# PROBLEM
Copy the closing run of lines, from the one with "Figure 5. Comparison" through the last line of the listing, exactly and without any pictures.

□ □ □ □ □ □ □

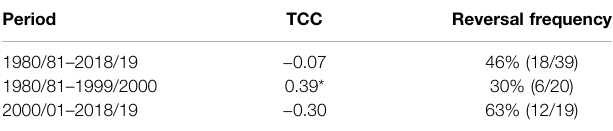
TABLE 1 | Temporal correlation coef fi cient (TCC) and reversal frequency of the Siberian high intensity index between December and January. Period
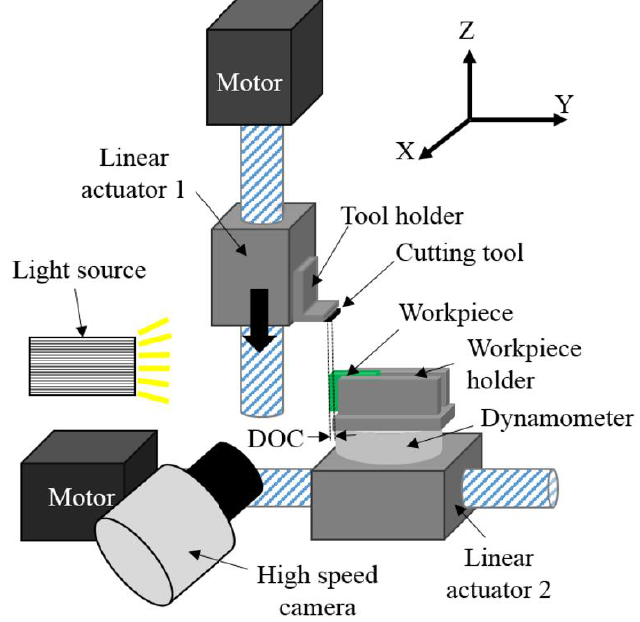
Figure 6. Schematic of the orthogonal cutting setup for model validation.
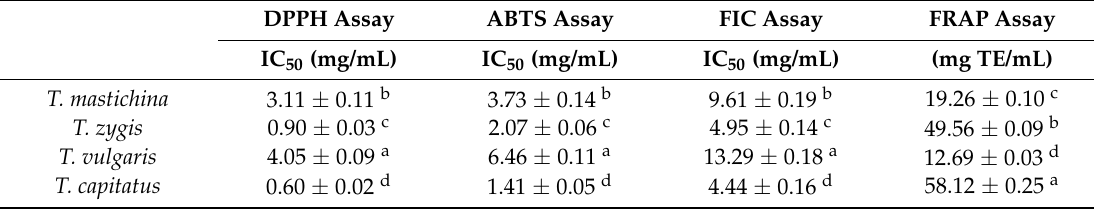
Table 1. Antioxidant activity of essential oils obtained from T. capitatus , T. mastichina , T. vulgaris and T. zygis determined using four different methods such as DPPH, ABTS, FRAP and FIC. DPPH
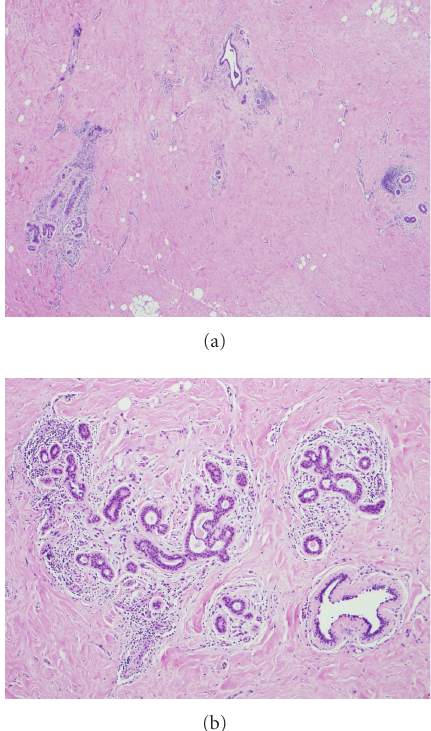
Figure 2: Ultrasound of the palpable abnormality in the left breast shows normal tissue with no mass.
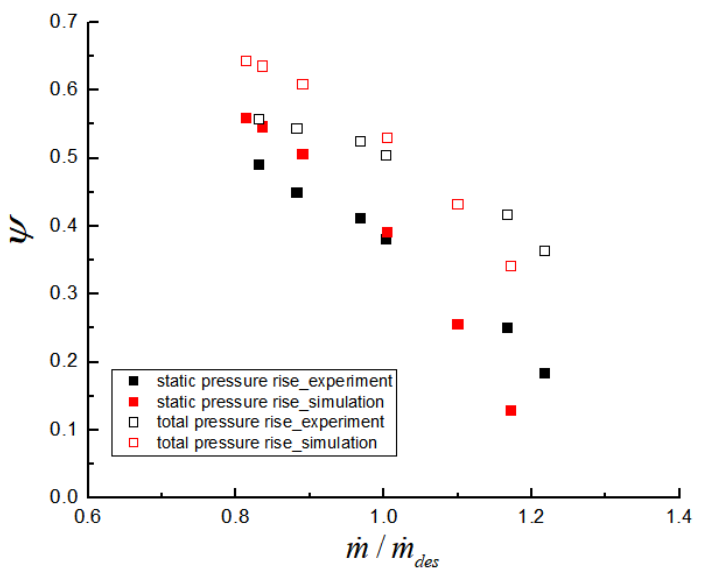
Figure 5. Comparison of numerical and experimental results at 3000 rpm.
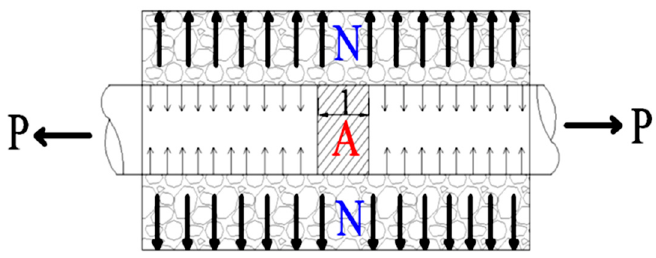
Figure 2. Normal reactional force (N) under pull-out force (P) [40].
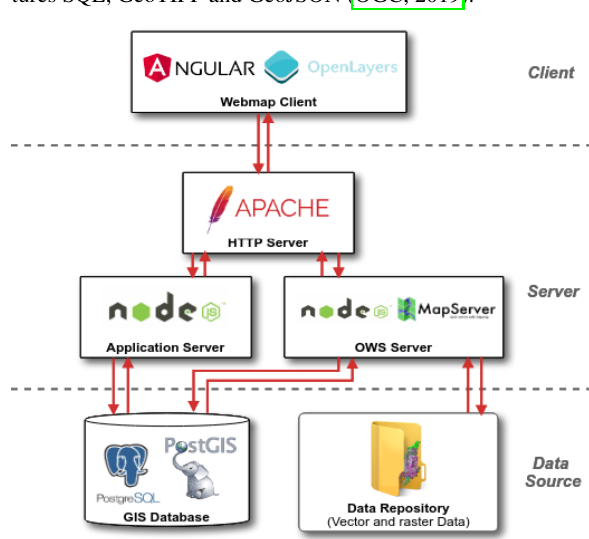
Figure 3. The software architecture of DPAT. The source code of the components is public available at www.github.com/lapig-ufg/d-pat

□ □ □ □ □ □ □

# ANSWER FOR THE TASK
Figure 5. Comparison of numerical and experimental results at 3000 rpm.
Figure 2. Normal reactional force (N) under pull-out force (P) [40].
Figure 3. The software architecture of DPAT. The source code of the components is public available at www.github.com/lapig-ufg/d-pat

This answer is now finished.